The next goal is to push the limits of the Azure Sphere by connecting a camera to the device. The aim is to capture and upload images to Azure, where Computer Vision can extract insights. I could find only one example of a Developer that had achieved success in connecting a camera to the Azure Sphere, a Developer known as ‘Neo’ on GitHub.

I used his GitHub repository as a guide. Neo used an Arducam Mini SPI camera to capture images and programmed the Azure Sphere to upload these to Blob Storage on Azure. After uploading these images to Azure, this opens the potential of attaching additional Azure tools, such as Computer Vision. Having the capability to extract insights from images that have been captured, transferred and analysed securely will offer valuable use-cases. Images are often sensitive pieces of data in most cases, having the reassurance that the Azure Sphere is securing the data stream will be a vital piece of the development. This development is still in progress, I can provide further updates after its completion.

Summary

I believe that the Azure Sphere is a valuable piece of hardware that certainly carries worth, especially for businesses that operate within the IoT sector and require adequate device security for handling sensitive data. The Azure Sphere’s ability to establish and maintain end-to-end security gives it the potential to improve the standard of cybersecurity in IoT. The process of establishing an IoT Central application on Azure is well structured and documented, providing little opportunity for errors. However, I believe that the development required for the Azure Sphere on Visual Studio is still a brave distance away from being developer-friendly and this factor will limit its’ potential.

When connecting external IoT sensors, I was dependant on GitHub repositories from Microsoft developers that had integrated sensors with the Azure Sphere. With limited support for integrating sensors with the Azure Sphere’s I/O components, it’s difficult for developers to not only build solutions but ensure that a possible SDK update in 6 months won’t break the project entirely. For the Azure Sphere to succeed, there needs to be much more guidance for this area of development.

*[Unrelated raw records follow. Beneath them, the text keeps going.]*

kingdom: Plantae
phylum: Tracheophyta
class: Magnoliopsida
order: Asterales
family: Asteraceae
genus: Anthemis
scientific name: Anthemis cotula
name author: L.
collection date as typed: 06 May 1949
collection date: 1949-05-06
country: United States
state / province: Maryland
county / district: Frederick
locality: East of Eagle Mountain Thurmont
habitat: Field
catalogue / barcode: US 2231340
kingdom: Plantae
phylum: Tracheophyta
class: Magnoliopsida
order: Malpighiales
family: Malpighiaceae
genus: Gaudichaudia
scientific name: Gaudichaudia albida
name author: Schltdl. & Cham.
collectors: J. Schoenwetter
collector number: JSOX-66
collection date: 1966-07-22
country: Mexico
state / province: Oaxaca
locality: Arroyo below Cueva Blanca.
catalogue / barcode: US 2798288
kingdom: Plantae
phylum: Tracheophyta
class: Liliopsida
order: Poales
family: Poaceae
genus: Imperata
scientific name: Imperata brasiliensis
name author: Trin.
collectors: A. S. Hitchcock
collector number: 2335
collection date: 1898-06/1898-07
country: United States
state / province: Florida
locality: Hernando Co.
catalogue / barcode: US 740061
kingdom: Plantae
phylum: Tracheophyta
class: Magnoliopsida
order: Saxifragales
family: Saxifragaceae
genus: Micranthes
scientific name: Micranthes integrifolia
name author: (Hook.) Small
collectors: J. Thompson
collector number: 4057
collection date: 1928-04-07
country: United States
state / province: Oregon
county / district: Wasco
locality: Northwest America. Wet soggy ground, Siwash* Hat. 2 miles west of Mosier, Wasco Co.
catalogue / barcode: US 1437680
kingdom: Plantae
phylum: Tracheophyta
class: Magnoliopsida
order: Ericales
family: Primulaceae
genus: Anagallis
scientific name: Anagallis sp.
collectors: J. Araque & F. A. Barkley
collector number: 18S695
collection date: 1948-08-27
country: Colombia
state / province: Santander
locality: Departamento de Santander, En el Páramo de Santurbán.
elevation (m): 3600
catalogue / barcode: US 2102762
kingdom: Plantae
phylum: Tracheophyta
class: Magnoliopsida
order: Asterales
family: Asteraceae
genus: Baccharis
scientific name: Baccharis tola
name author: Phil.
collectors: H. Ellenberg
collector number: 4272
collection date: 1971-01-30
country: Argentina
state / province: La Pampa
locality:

Microsoft has a large development community that was also very supportive for me, yet there doesn’t seem to be much output from its developers using the Azure Sphere. This may indicate that other developers are encountering similar issues with limited guidance.

Lastly, I’d like to give a HUGE thank you to Dave Glover for his help, he was fantastically supportive and kept me on the right track throughout. For anyone wishing to get started with the Azure Sphere, I recommended having a look at Dave’s GitHub resources and he’ll be happy enough to answer any queries if you reach out to him.